5 « L’affaire » Jacques Ellul (juin-juillet 1986)

Le 28 juin 1986, soit quelques jours après la commémoration des émeutes de Soweto, Jacques Ellul s’exprime dans Réforme dans un article au titre évocateur : « Craintes et tristesse 1875».

Jacques Ellul (1912-1994) fut à la fois sociologue, historien et théologien. Né d’un père orthodoxe et d’une mère réformée, il se convertit au christianisme dans les années 30, sans adhésion immédiate à la foi réformée. Il s’engage dans le mouvement d’Emmanuel Mounier autour de la revue Esprit mais en démissionnera en 1937. Il découvre Marx en 1929 et sans rejeter la doctrine marxiste, il en sera son commentateur en mettant l’accent sur ses dérives possibles. Il participe au journal Réforme, est élu en 1947 au synode national de l’Eglise Réformée de France comme délégué des Eglises réformées du Béarn, de Dordogne et de Guyenne. En 1956, il est élu au Conseil national de l’ERF.Professeur des institutions à la faculté de droit de Bordeaux de 1944 à 1980, il exprime, dans plusieurs ouvrages, sa pensée et sa réflexion sur la société moderne assujettie à la technique, critiquant le « système technicien » (1977). Parmi les « techniques de l’homme », il retient la question de la propagande perçue comme un obstacle au règne de la parole, une technique visant à faire entrer la politique dans le monde des images et tendant à transformer le jeu démocratique en exercice d’illusionnisme, conduisant ainsi à une perte d’authenticité.
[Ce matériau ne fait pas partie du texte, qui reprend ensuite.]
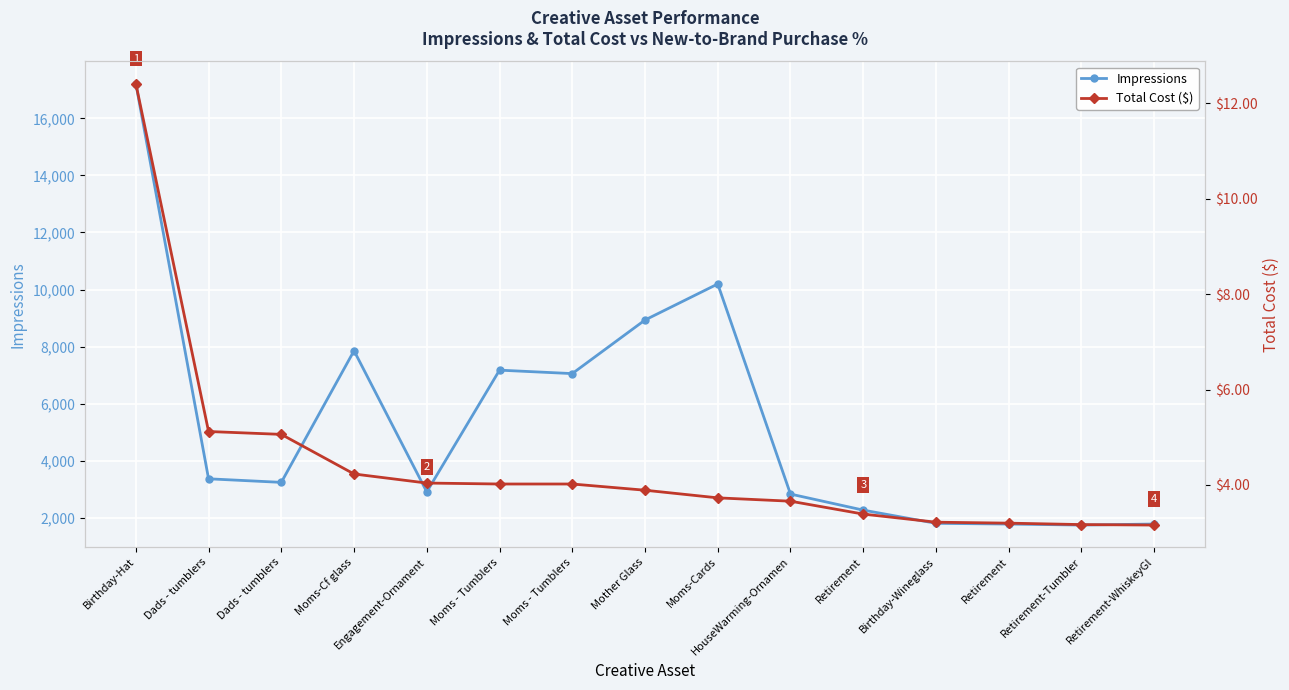

Which category has the lowest value in the Total Cost ($) series?

Retirement-WhiskeyGl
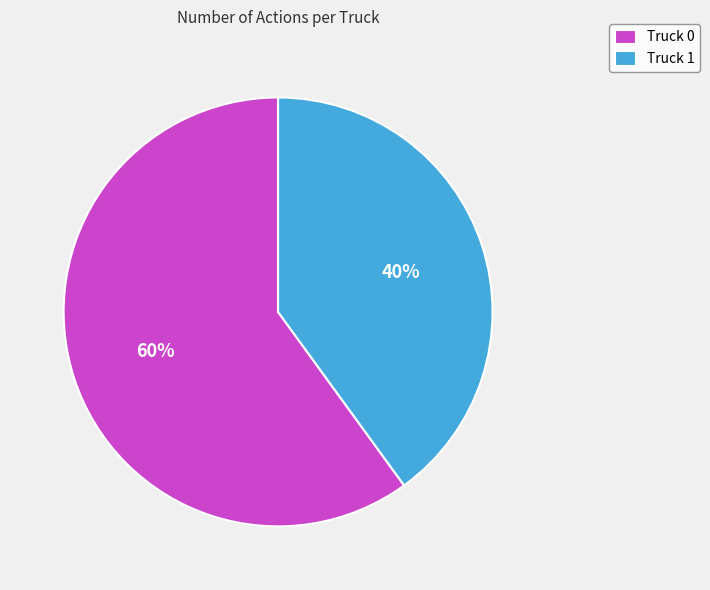

Which category accounts for the majority?

Truck 0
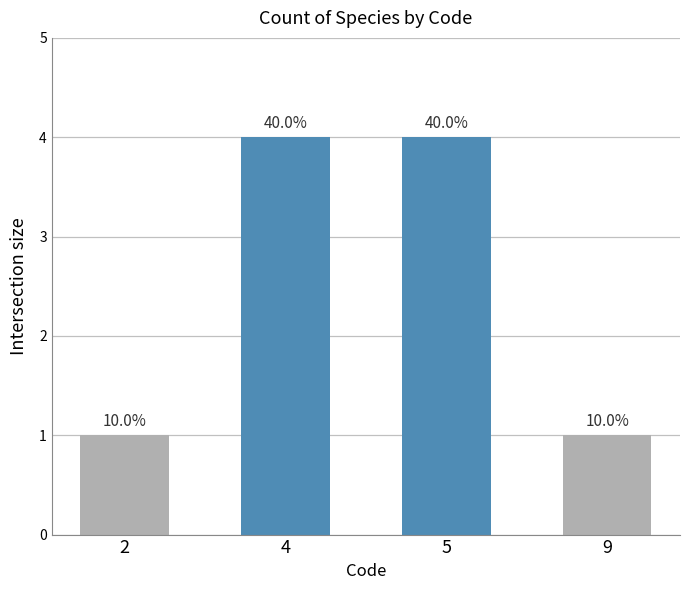

What is the value of the 3rd bar from the left?

4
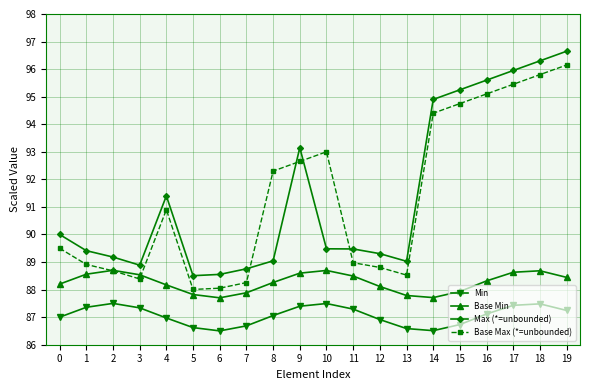

Is the value of Base Max (*=unbounded) at 14 greater than the value of Min at 2?

Yes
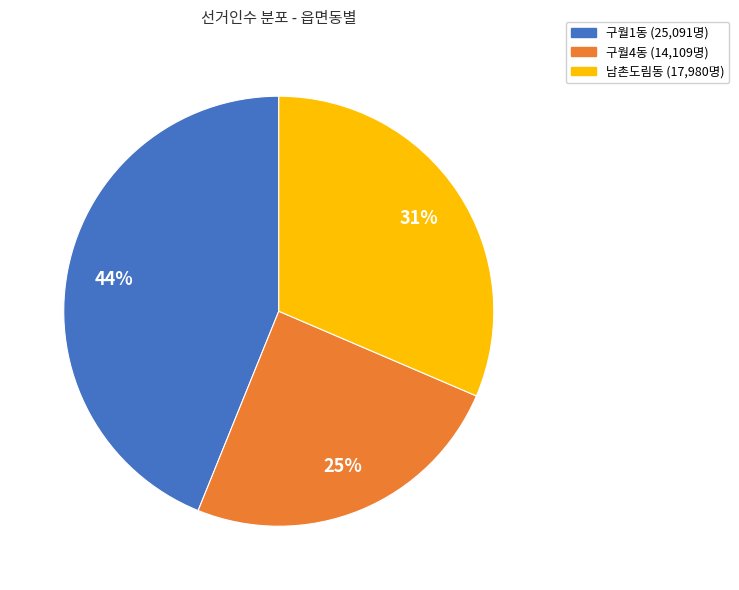

What is the largest slice in the pie chart?

구월1동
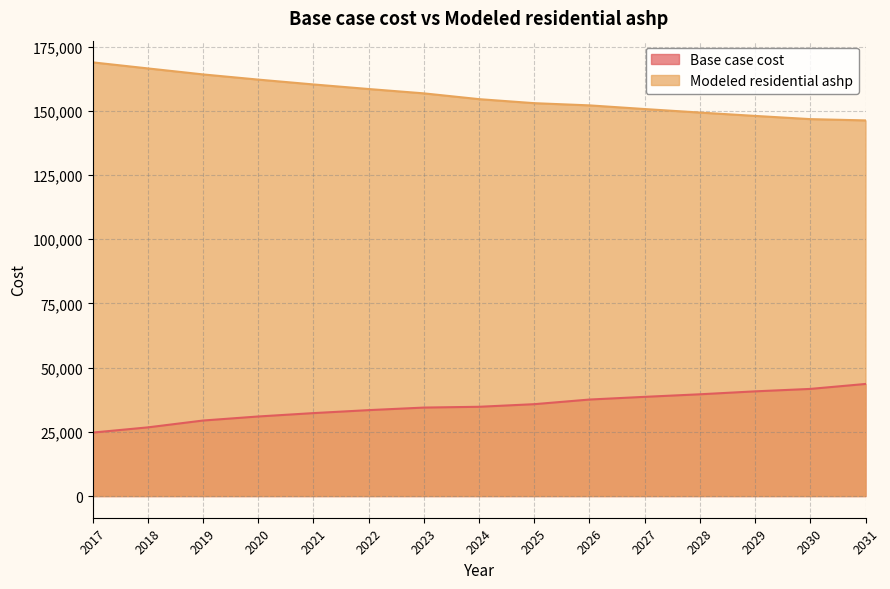

Count the number of categories in the chart.

15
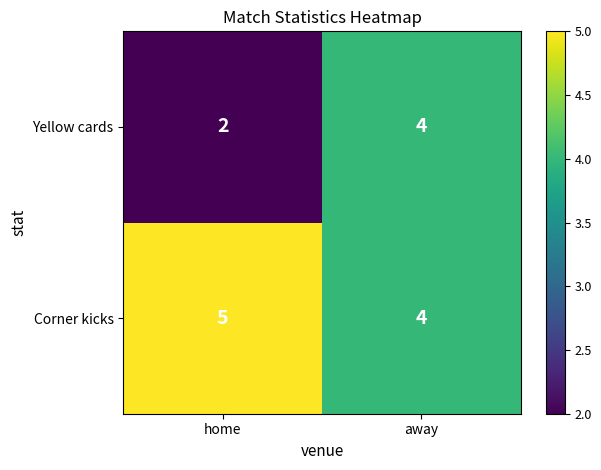

The Corner kicks series shows 8 at home. True or false?

False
Son refus des systèmes est d’abord une fidélité à l’individu contre l’Etat, à la liberté contre les conformismes, à la qualité de vie contre le matérialisme. Tout au long d’une production abondante d’articles et de livres1876, il dénonce les illusions politiques et les méfaits idéologiques de la crédulité aussi bien face au marxiste qu’au libéralisme.

En tant que théologien, il rédige de nombreux travaux sur les aspects subversifs et libérateurs de l’Evangile. Il réfléchit notamment, dans Anarchie et politique 1877 , au sens de certaines paroles de Jésus comme étant le témoignage de la poursuite de l’hostilité au pouvoir politique.

Notes
1875.

Jacques ELLUL, « Craintes et tristesse », Réforme, 28 juin 1986, p. 3.

1876.

Parmi les nombreux ouvrages de Jacques Ellul, citons par exemple : L’illusion politique, Paris, ed R. Laffont ; le système technicien, Calmann Levy, 1977 ; La subversion du christianisme, Paris, Seuil, 1984.

1877.

Jacques ELLUL, Anarchie et christianisme, Lyon, atelier de création libertaire, 1988.